洗面所で服を脱いで風呂場へ入り、シャワーをかけて身体を洗う。左手で右肩を擦った時に、ズキリと痛みが走って顔を歪めた。


「っつ…ぅ、なに?」


鏡で肩を確認して、思わず息を詰めた。右肩が、結構な範囲で紫色に変色している。


「ああ…あれか」


昼間の、リツに思いっきり突き飛ばされた時のことを思い出した。もう一度鏡に映る肩を見て、僕は苦笑を漏らす。


「あいつ…、僕に傷一つつけたくないとか言って、こんなのつけてるじゃないか。あいつはいつも、言ってることとやることがチグハグなんだよ。でも、ふふ…これを見たらどんな顔をするんだろう…」


紫色の打撲痕を軽く押すと、ズキリと痛い。僕は、その痛みを愛しく感じて、変色した箇所を何度か撫でた。

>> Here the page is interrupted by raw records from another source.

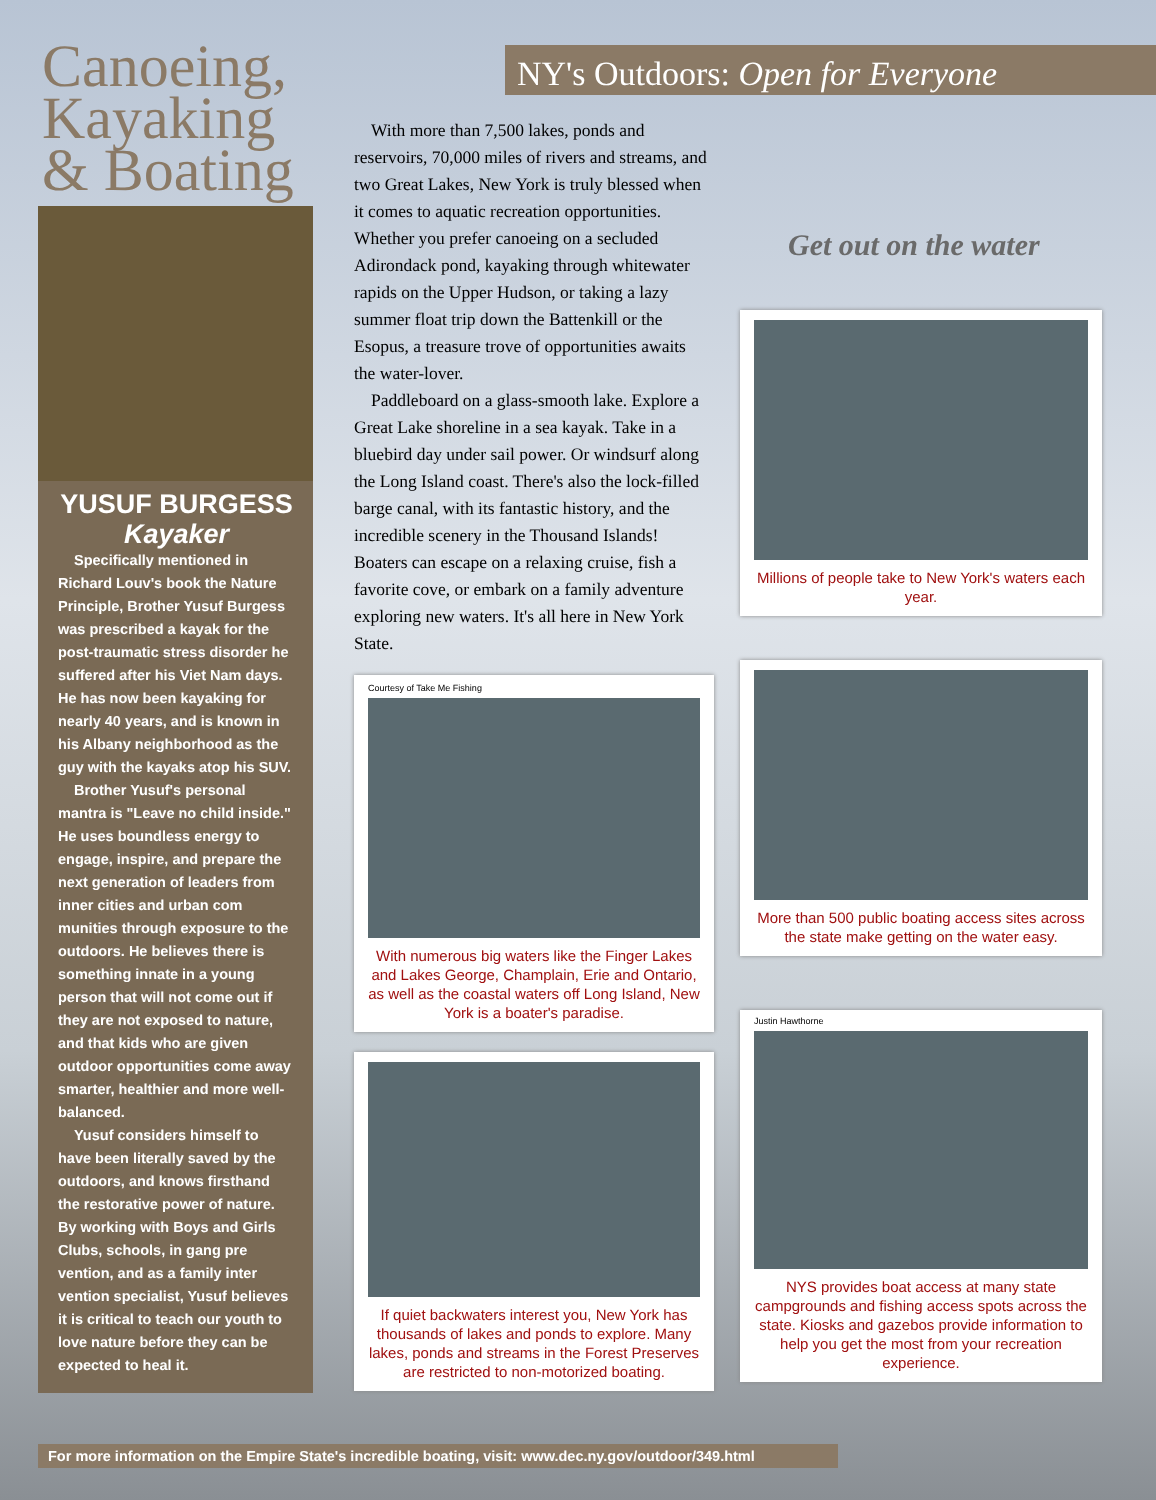Canoeing, Kayaking & Boating
YUSUF BURGESS
Kayaker
Specifically mentioned in Richard Louv's book the Nature Principle, Brother Yusuf Burgess was prescribed a kayak for the post-traumatic stress disorder he suffered after his Viet Nam days. He has now been kayaking for nearly 40 years, and is known in his Albany neighborhood as the guy with the kayaks atop his SUV.
Brother Yusuf's personal mantra is "Leave no child inside." He uses boundless energy to engage, inspire, and prepare the next generation of leaders from inner cities and urban com munities through exposure to the outdoors. He believes there is something innate in a young person that will not come out if they are not exposed to nature, and that kids who are given outdoor opportunities come away smarter, healthier and more well-balanced.
Yusuf considers himself to have been literally saved by the outdoors, and knows firsthand the restorative power of nature. By working with Boys and Girls Clubs, schools, in gang pre vention, and as a family inter vention specialist, Yusuf believes it is critical to teach our youth to love nature before they can be expected to heal it.
NY's Outdoors: Open for Everyone
With more than 7,500 lakes, ponds and reservoirs, 70,000 miles of rivers and streams, and two Great Lakes, New York is truly blessed when it comes to aquatic recreation opportunities. Whether you prefer canoeing on a secluded Adirondack pond, kayaking through whitewater rapids on the Upper Hudson, or taking a lazy summer float trip down the Battenkill or the Esopus, a treasure trove of opportunities awaits the water-lover.
Paddleboard on a glass-smooth lake. Explore a Great Lake shoreline in a sea kayak. Take in a bluebird day under sail power. Or windsurf along the Long Island coast. There's also the lock-filled barge canal, with its fantastic history, and the incredible scenery in the Thousand Islands! Boaters can escape on a relaxing cruise, fish a favorite cove, or embark on a family adventure exploring new waters. It's all here in New York State.
Get out on the water
Millions of people take to New York's waters each year.
Courtesy of Take Me Fishing
With numerous big waters like the Finger Lakes and Lakes George, Champlain, Erie and Ontario, as well as the coastal waters off Long Island, New York is a boater's paradise.
More than 500 public boating access sites across the state make getting on the water easy.
If quiet backwaters interest you, New York has thousands of lakes and ponds to explore. Many lakes, ponds and streams in the Forest Preserves are restricted to non-motorized boating.
Justin Hawthorne
NYS provides boat access at many state campgrounds and fishing access spots across the state. Kiosks and gazebos provide information to help you get the most from your recreation experience.
For more information on the Empire State's incredible boating, visit: www.dec.ny.gov/outdoor/349.html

あまりお風呂が好きではない僕は、ほんの一瞬だけ浸かって、すぐに風呂場を出た。ドアの前で、ロウがバスタオルを持って立っていた。


「なにしてるの?」
「着替えとタオルを持って来たのです。ルカ様、こちらへ…」
「……」


僕がロウに近寄ると、僕の肩にフワリとバスタオルがかかる。でもすぐに、ロウはバスタオルをずらして、僕の肩を覗き込んだ。


ーーああ…、ロウに知れると面倒臭い。


僕は小さく舌打ちをして、視線を泳がした。僕の足を伝い落ちた雫が、珪藻土のマットに染みを作っていく。
ロウが怖い顔で低い声を出した。


「これは何ですか?あとで…ゆっくりと話を聞きます。今は、早く拭いて服を着て下さい。風邪を引いてしまう…」


拭けと言いながら、ロウが全身を拭いてくれる。拭き終わると、再び僕の肩にタオルをかけて、「ちゃんと髪も乾かすのですよ」と言って、まだ濡れてる髪にキスをした。
 僕が小さく頷いて、服を着ている間に後ろでガチャリと音がして、ロウが風呂場へ入っていった。


適当にドライヤーを当てて、歯磨きも済ませて、さっさと洗面所を出る。


ーー絶対にロウはしつこく聞いてくる。すごく、面倒だ。


憂鬱な気分で溜め息を吐いて、僕は自分の部屋へ行くと、ベッドに潜り込んだ。